### DIRECTIONS:
Identify every line in the records below that contains the string "probleme", treating uppercase and lowercase as different, and copy each of those lines in full.
╔══
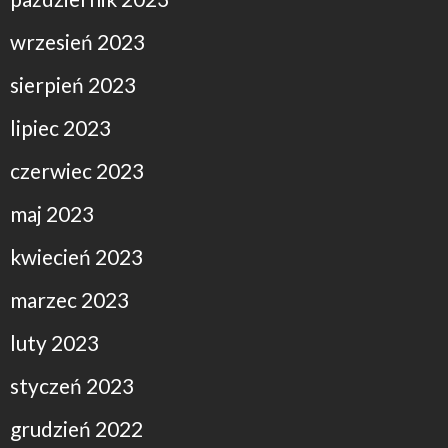
wrzesień 2023
sierpień 2023
lipiec 2023
czerwiec 2023
maj 2023
kwiecień 2023
marzec 2023
luty 2023
styczeń 2023
grudzień 2022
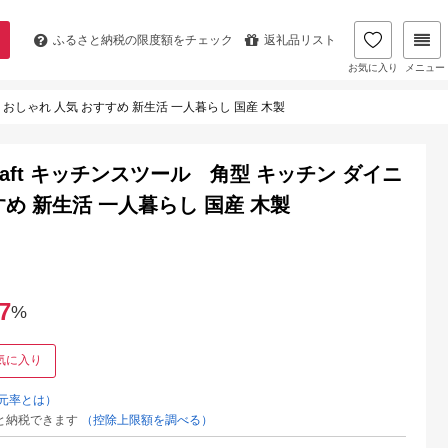
ふるさと納税の
限度額をチェック
返礼品リスト
お気に入り
メニュー
家具 おしゃれ 人気 おすすめ 新生活 一人暮らし 国産 木製
 Craft キッチンスツール 角型 キッチン ダイニ
すめ 新生活 一人暮らし 国産 木製
7
%
気に入り
元率とは）
と納税できます
（控除上限額を調べる）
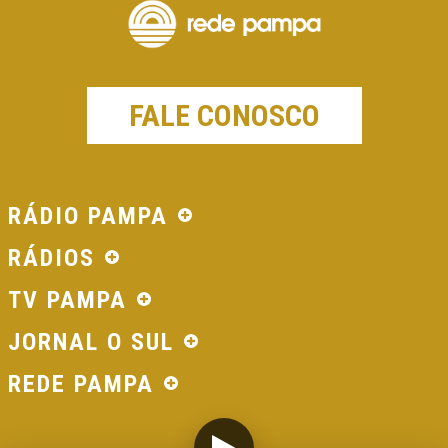
FALE CONOSCO
RÁDIO PAMPA
RÁDIOS
TV PAMPA
JORNAL O SUL
REDE PAMPA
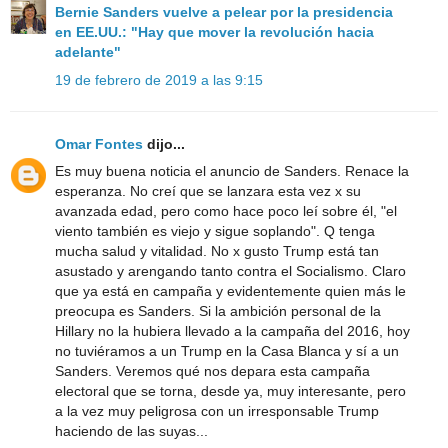
Bernie Sanders vuelve a pelear por la presidencia
en EE.UU.: "Hay que mover la revolución hacia
adelante"
19 de febrero de 2019 a las 9:15
Omar Fontes
dijo...
Es muy buena noticia el anuncio de Sanders. Renace la
esperanza. No creí que se lanzara esta vez x su
avanzada edad, pero como hace poco leí sobre él, "el
viento también es viejo y sigue soplando". Q tenga
mucha salud y vitalidad. No x gusto Trump está tan
asustado y arengando tanto contra el Socialismo. Claro
que ya está en campaña y evidentemente quien más le
preocupa es Sanders. Si la ambición personal de la
Hillary no la hubiera llevado a la campaña del 2016, hoy
no tuviéramos a un Trump en la Casa Blanca y sí a un
Sanders. Veremos qué nos depara esta campaña
electoral que se torna, desde ya, muy interesante, pero
a la vez muy peligrosa con un irresponsable Trump
haciendo de las suyas...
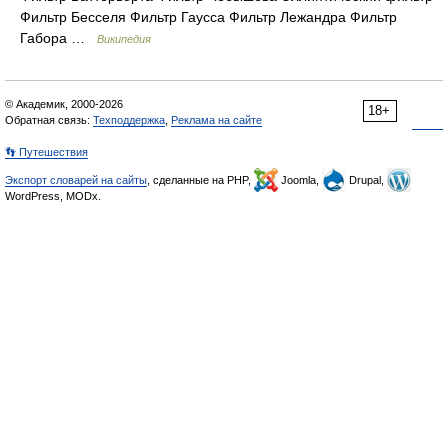
Фильтр Бесселя Фильтр Гаусса Фильтр Лежандра Фильтр
Габора …
Википедия
© Академик, 2000-2026
18+
Обратная связь:
Техподдержка
,
Реклама на сайте
👣 Путешествия
Экспорт словарей на сайты
, сделанные на PHP,
Joomla,
Drupal,
WordPress, MODx.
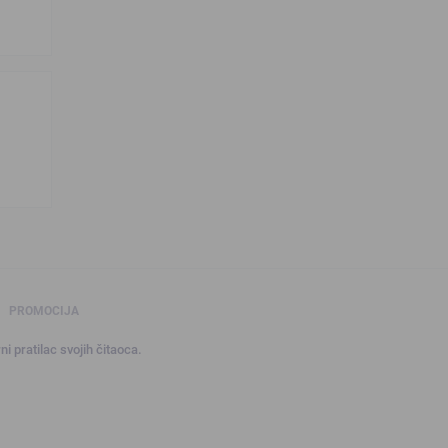
PROMOCIJA
ni pratilac svojih čitaoca.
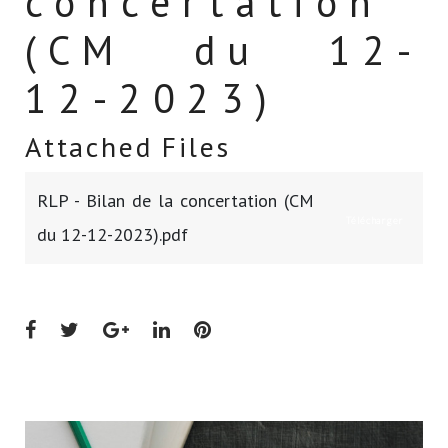
concertation
(CM du 12-
12-2023)
Attached Files
RLP - Bilan de la concertation (CM
Télécharger
du 12-12-2023).pdf
Facebook
Twitter
Google+
LinkedIn
Pinterest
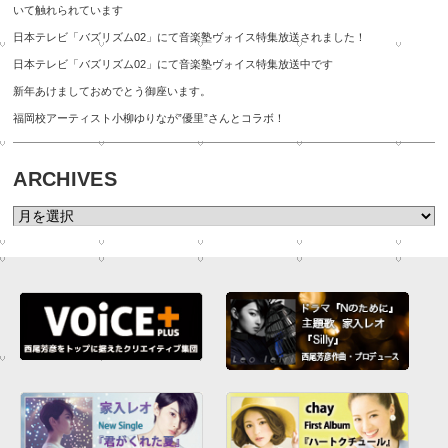
いて触れられています
日本テレビ「バズリズム02」にて音楽塾ヴォイス特集放送されました！
日本テレビ「バズリズム02」にて音楽塾ヴォイス特集放送中です
新年あけましておめでとう御座います。
福岡校アーティスト小柳ゆりなが”優里”さんとコラボ！
ARCHIVES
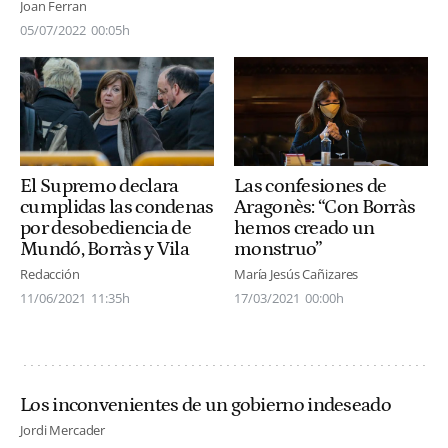
Joan Ferran
05/07/2022
00:05h
El Supremo declara
Las confesiones de
cumplidas las condenas
Aragonès: “Con Borràs
por desobediencia de
hemos creado un
Mundó, Borràs y Vila
monstruo”
Redacción
María Jesús Cañizares
11/06/2021
11:35h
17/03/2021
00:00h
Los inconvenientes de un gobierno indeseado
Jordi Mercader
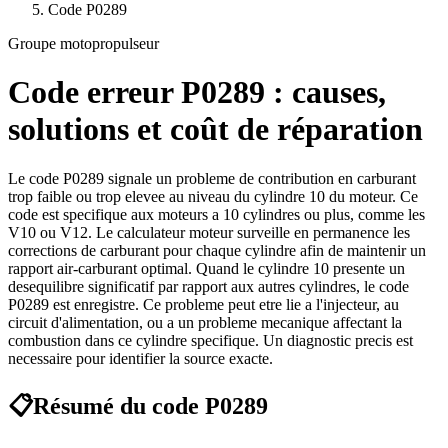
Code
P0289
Groupe motopropulseur
Code erreur
P0289
: causes,
solutions et coût de réparation
Le code P0289 signale un probleme de contribution en carburant
trop faible ou trop elevee au niveau du cylindre 10 du moteur. Ce
code est specifique aux moteurs a 10 cylindres ou plus, comme les
V10 ou V12. Le calculateur moteur surveille en permanence les
corrections de carburant pour chaque cylindre afin de maintenir un
rapport air-carburant optimal. Quand le cylindre 10 presente un
desequilibre significatif par rapport aux autres cylindres, le code
P0289 est enregistre. Ce probleme peut etre lie a l'injecteur, au
circuit d'alimentation, ou a un probleme mecanique affectant la
combustion dans ce cylindre specifique. Un diagnostic precis est
necessaire pour identifier la source exacte.
📋
Résumé du code
P0289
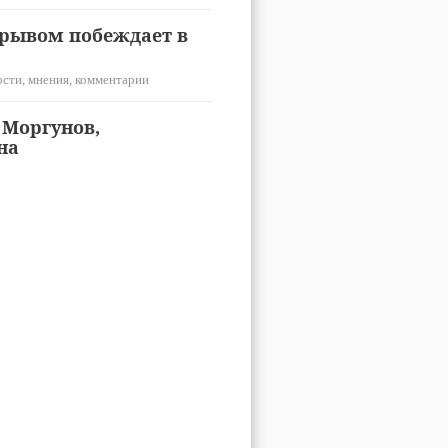
трывом побеждает в
сти, мнения, комментарии
 Моргунов,
на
╚══
### COMPLETED EXERCISE:
Le code P0289 signale un probleme de contribution en carburant
P0289 est enregistre. Ce probleme peut etre lie a l'injecteur, au
circuit d'alimentation, ou a un probleme mecanique affectant la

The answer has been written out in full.